(Images with bounding boxes)
———

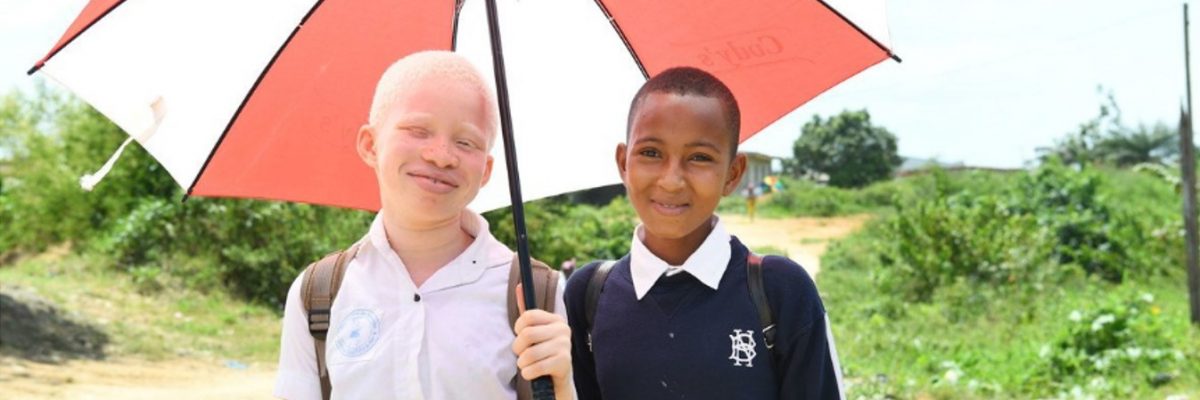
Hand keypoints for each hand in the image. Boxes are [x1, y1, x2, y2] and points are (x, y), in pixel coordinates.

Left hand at [512, 283, 573, 398]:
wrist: (558, 376)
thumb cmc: (543, 351)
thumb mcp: (536, 331)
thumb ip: (526, 312)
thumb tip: (518, 285)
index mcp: (555, 319)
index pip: (528, 316)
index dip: (518, 328)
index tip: (520, 335)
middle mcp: (563, 329)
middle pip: (527, 334)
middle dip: (518, 348)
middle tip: (521, 354)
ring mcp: (565, 345)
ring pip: (530, 353)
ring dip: (522, 363)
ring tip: (526, 365)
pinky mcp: (564, 362)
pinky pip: (536, 367)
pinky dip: (528, 373)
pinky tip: (531, 373)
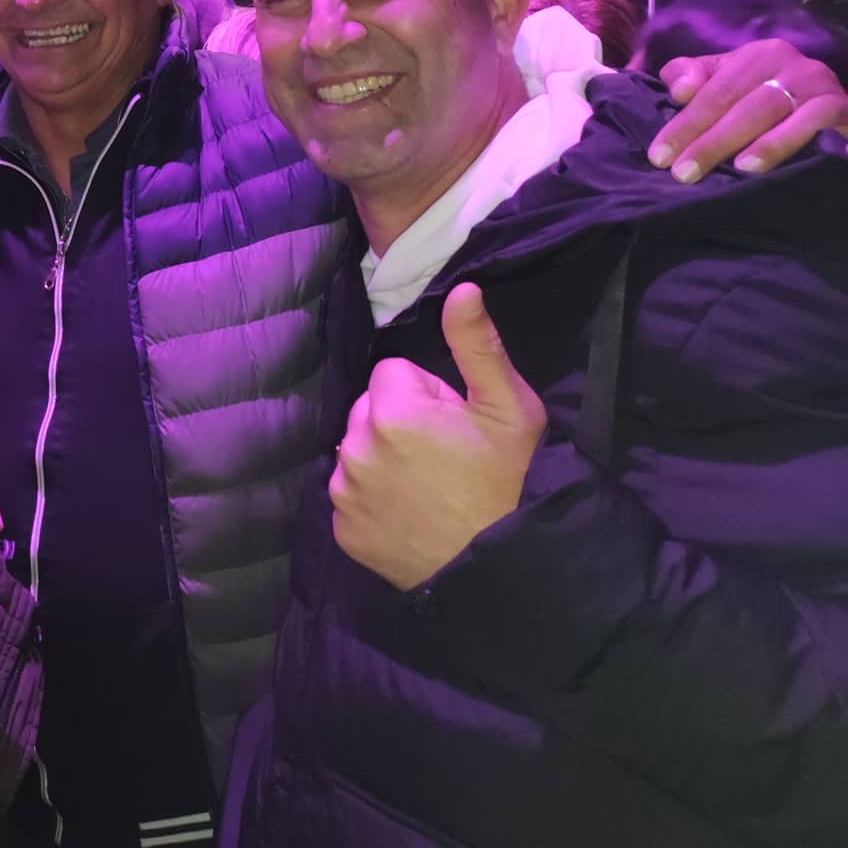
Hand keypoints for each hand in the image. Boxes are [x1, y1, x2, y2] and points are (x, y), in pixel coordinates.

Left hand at [330, 284, 545, 591]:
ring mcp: (345, 493)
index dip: (429, 395)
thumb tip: (461, 289)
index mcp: (393, 411)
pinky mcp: (343, 530)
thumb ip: (476, 344)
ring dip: (383, 459)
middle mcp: (356, 447)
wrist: (509, 569)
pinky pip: (350, 496)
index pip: (394, 373)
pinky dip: (373, 501)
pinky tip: (411, 515)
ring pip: (358, 451)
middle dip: (399, 422)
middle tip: (445, 457)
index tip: (456, 424)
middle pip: (370, 410)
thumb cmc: (514, 483)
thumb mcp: (510, 408)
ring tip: (429, 488)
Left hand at [651, 37, 847, 180]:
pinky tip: (756, 165)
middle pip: (735, 100)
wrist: (838, 117)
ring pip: (768, 109)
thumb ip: (696, 79)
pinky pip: (811, 121)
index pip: (711, 90)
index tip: (657, 156)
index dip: (682, 124)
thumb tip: (678, 89)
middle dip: (704, 139)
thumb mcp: (733, 85)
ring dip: (737, 142)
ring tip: (718, 171)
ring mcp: (817, 81)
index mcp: (755, 55)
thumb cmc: (775, 104)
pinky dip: (782, 141)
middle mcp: (786, 61)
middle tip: (680, 173)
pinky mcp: (841, 105)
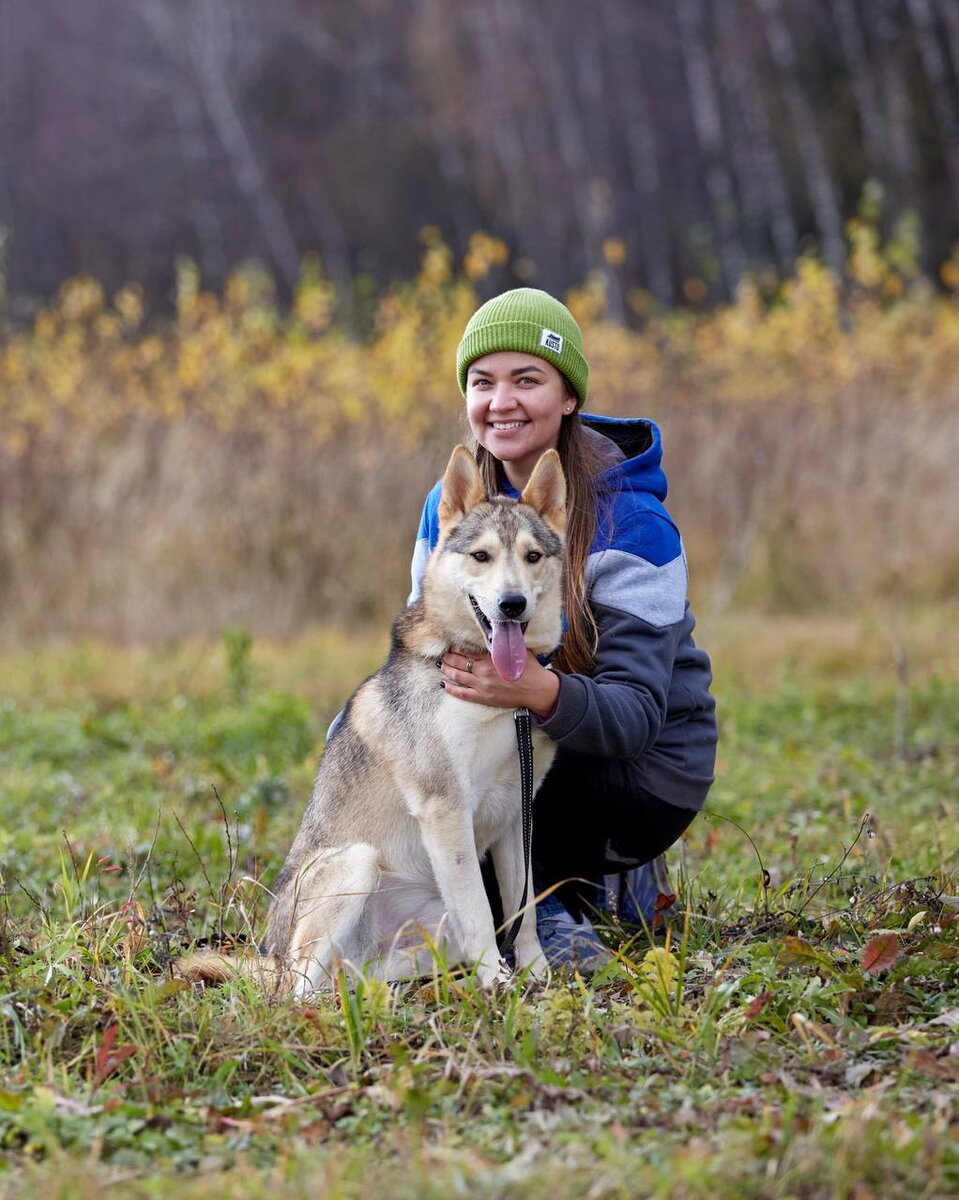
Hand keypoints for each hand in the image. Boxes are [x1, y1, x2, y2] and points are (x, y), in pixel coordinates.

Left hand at [438, 648, 559, 718]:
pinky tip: (444, 685)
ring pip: (458, 676)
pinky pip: (463, 694)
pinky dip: (452, 689)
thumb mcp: (517, 651)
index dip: (457, 648)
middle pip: (459, 662)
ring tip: (442, 665)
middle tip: (443, 654)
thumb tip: (497, 633)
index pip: (468, 651)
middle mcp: (484, 671)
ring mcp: (482, 686)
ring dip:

———

**Problem to solve:** Could you transcribe the entries above word for word, from the line with "index tip: (456, 424)" down to the line with "index mcp: (755, 55)", keeping both?

**Written solution:**
index tip: (456, 424)
middle pip: (370, 410)
thumb cmc: (514, 483)
thumb mcp: (510, 408)
ring tip: (429, 488)
Left hand at [651, 37, 847, 180]:
pinky tip: (756, 165)
middle pip: (735, 100)
wrist: (838, 117)
ring pip: (768, 109)
thumb ip: (696, 79)
pinky pip: (811, 121)
index pip: (711, 90)
index tip: (657, 156)
index dip: (682, 124)
thumb tip: (678, 89)
middle dip: (704, 139)
thumb mcp: (733, 85)
ring dip: (737, 142)
ring tip: (718, 171)
ring mcp: (817, 81)
index mcp: (755, 55)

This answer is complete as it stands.